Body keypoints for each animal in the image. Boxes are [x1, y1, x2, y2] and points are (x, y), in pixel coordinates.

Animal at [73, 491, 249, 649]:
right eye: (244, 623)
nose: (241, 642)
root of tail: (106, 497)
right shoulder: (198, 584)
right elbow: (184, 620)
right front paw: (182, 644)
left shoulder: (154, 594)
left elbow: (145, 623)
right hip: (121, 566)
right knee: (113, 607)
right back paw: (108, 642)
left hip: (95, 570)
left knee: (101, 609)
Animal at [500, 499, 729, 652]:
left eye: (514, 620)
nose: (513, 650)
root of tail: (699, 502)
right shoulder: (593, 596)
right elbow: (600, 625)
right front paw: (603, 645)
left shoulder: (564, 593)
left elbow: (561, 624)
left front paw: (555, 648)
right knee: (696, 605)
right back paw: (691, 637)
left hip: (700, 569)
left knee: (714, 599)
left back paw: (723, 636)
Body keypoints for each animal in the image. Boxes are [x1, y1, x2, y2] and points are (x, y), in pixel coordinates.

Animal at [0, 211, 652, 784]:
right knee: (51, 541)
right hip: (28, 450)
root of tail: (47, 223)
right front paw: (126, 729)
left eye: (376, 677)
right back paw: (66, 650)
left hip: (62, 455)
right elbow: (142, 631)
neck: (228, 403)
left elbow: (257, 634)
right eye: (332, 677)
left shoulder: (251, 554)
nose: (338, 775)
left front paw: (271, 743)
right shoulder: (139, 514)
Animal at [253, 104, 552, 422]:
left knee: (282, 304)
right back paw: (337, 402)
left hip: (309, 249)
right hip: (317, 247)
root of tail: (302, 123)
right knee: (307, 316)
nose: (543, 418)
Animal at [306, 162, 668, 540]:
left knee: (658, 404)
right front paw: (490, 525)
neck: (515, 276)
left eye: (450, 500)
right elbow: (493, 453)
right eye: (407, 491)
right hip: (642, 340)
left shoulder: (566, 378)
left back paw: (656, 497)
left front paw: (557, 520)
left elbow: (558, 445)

EXERCISE PROMPT
An exact retyping of the full listing is required.

SOLUTION TO THIS TASK
Body keypoints for each animal in the image. Boxes are [x1, y1, x2, y2] and points are (x, y), in pixel coordinates.

Animal at [73, 491, 249, 649]:
right eye: (244, 623)
nose: (241, 642)
root of tail: (106, 497)
right shoulder: (198, 584)
right elbow: (184, 620)
right front paw: (182, 644)
left shoulder: (154, 594)
left elbow: (145, 623)
right hip: (121, 566)
right knee: (113, 607)
right back paw: (108, 642)
left hip: (95, 570)
left knee: (101, 609)
Animal at [500, 499, 729, 652]:
left eye: (514, 620)
nose: (513, 650)
root of tail: (699, 502)
right shoulder: (593, 596)
right elbow: (600, 625)
right front paw: (603, 645)
left shoulder: (564, 593)
left elbow: (561, 624)
left front paw: (555, 648)
right knee: (696, 605)
right back paw: (691, 637)
left hip: (700, 569)
left knee: (714, 599)
left back paw: (723, 636)
Body keypoints for each animal in the image. Boxes are [x1, y1, x2, y2] and points are (x, y), in pixel coordinates.

Animal at [0, 211, 652, 784]:
right knee: (51, 541)
right hip: (28, 450)
root of tail: (47, 223)
right front paw: (126, 729)
left eye: (376, 677)
right back paw: (66, 650)
left hip: (62, 455)
right elbow: (142, 631)
neck: (228, 403)
left elbow: (257, 634)
right eye: (332, 677)
left shoulder: (251, 554)
nose: (338, 775)
left front paw: (271, 743)
right shoulder: (139, 514)
Animal at [253, 104, 552, 422]:
left knee: (282, 304)
right back paw: (337, 402)
left hip: (309, 249)
right hip: (317, 247)
root of tail: (302, 123)
right knee: (307, 316)
nose: (543, 418)
Animal at [306, 162, 668, 540]:
left knee: (658, 404)
right front paw: (490, 525)
neck: (515, 276)
left eye: (450, 500)
right elbow: (493, 453)
right eye: (407, 491)
right hip: (642, 340)
left shoulder: (566, 378)
left back paw: (656, 497)
left front paw: (557, 520)
left elbow: (558, 445)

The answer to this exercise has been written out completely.